* _WORK INSTRUCTIONS_
Continue the passage on the Company's bank loan, picking up after its final sentence.

* _READING PASSAGE_
_ _ _ _ _ _ _
On March 24, 2004, the Company issued a note payable to a bank for $201,024, bearing a current interest rate of 6.25% per annum (the “Bank Loan”). Monthly principal and interest payments are $3,826 each with the final payment due on April 30, 2014. The note is secured by the personal guarantees of the Company’s founders, as well as a director. The guarantee by the director is secured by the pledge of the directors’ certificate of deposit in the amount of $200,000. In addition, the note is secured by a senior secured interest on all business assets of the Company. The obligation is subject to certain covenants, which require that the Company maintain continuity of operations and which include limitations regarding the Company’s indebtedness. In addition, the bank is a party to an intercreditor agreement involving Authority Loan No. 1 and Authority Loan No. 2 (together, the “Authority Loans”), as discussed and defined below, which provides for cross notifications between the lenders. As of December 31, 2013, the principal amount outstanding under this bank loan was $13,872.
_ _ _ _ _ _ _
* _THE DATA_
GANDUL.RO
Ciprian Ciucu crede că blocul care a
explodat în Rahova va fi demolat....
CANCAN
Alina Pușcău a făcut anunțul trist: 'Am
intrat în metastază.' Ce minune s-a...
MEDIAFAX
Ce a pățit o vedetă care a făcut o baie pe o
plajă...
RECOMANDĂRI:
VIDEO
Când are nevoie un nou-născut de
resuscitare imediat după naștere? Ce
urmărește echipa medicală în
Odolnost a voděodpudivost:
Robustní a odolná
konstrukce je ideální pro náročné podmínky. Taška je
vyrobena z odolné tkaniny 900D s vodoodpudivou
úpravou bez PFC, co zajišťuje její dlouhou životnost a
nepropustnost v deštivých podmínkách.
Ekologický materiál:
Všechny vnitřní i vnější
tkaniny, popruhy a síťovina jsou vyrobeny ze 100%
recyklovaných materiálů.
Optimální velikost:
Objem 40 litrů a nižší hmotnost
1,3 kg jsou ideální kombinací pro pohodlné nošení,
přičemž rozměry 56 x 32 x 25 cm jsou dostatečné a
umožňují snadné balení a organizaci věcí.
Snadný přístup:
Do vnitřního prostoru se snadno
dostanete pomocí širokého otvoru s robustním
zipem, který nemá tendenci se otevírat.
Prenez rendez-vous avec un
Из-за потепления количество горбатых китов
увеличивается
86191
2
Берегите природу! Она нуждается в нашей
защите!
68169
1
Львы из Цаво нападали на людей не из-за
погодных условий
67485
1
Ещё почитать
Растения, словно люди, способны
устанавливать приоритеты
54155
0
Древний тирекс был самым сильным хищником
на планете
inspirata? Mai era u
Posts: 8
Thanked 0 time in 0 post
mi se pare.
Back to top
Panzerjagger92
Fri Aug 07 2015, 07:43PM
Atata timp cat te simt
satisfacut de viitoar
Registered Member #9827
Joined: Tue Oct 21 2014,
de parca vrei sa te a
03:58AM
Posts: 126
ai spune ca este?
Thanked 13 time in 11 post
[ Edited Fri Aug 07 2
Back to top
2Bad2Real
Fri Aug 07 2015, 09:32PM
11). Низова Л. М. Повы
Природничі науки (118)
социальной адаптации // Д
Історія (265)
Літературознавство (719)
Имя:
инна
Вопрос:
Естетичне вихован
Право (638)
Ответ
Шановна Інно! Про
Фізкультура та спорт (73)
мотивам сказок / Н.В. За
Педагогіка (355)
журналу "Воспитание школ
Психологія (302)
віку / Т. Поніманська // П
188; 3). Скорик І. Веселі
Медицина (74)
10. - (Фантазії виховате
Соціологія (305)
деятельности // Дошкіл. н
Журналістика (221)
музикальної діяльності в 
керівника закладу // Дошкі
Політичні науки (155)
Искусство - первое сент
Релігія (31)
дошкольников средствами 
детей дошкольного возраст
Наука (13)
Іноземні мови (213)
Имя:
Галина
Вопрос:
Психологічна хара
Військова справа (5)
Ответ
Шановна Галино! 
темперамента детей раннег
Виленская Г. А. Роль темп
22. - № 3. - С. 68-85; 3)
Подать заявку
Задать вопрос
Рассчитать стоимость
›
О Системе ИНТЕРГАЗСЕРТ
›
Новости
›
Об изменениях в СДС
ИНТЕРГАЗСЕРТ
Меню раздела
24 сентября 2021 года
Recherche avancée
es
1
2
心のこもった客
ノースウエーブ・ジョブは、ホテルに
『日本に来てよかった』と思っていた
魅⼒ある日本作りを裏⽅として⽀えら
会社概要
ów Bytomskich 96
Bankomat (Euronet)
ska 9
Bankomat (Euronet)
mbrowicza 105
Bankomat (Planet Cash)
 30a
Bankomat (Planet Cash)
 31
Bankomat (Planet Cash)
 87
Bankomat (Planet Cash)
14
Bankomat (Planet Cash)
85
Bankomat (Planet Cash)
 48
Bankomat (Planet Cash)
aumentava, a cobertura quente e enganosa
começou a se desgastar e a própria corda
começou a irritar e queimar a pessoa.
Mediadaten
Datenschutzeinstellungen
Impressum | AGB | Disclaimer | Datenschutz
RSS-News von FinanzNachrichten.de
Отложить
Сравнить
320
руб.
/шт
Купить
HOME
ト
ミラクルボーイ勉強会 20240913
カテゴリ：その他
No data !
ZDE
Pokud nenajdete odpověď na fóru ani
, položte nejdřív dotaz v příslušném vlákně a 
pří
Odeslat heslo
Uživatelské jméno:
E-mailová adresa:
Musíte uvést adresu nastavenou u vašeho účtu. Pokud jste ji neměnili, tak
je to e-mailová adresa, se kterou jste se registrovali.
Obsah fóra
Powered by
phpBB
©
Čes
_ _ _ _ _ _ _
* _THE ANSWER_
On July 17, 2009, the Company issued a note payable to the Ohio State Development Authority in the amount of $1,012,500, bearing interest at a rate of 6.00% per annum (“Authority Loan No. 1”).   Pursuant to the terms of the loan, the Company was required to pay only interest through September 30, 2010 and then monthly principal and interest payments of $23,779 each through September 1, 2015. The note is secured by a senior secured interest on all business assets financed with loan proceeds, as well as a second secured interest in all business assets. Upon maturity, by acceleration or otherwise, the Company shall pay a loan participation fee of $101,250, which is accounted for as a loan premium, accreted monthly, utilizing the interest method, over the term of the loan. Effective December 31, 2012 Intellinetics and the Ohio State Development Authority entered into a Notice and Acknowledgement of Modification to Payment Schedule relating to Authority Loan No. 1 deferring principal and interest payments for a six month period from December 1, 2012 to May 1, 2013, with the next principal and interest payment due on June 1, 2013.  Effective March 12, 2013, Intellinetics and the Ohio State Development Authority entered into another Notice and Acknowledgement of Modification to Payment Schedule relating to Authority Loan No.1, deferring principal and interest payment until December 31, 2013, with the next principal and interest payment due on January 1, 2014. As of December 31, 2013, the principal amount outstanding under Authority Loan No. 1 was $741,788.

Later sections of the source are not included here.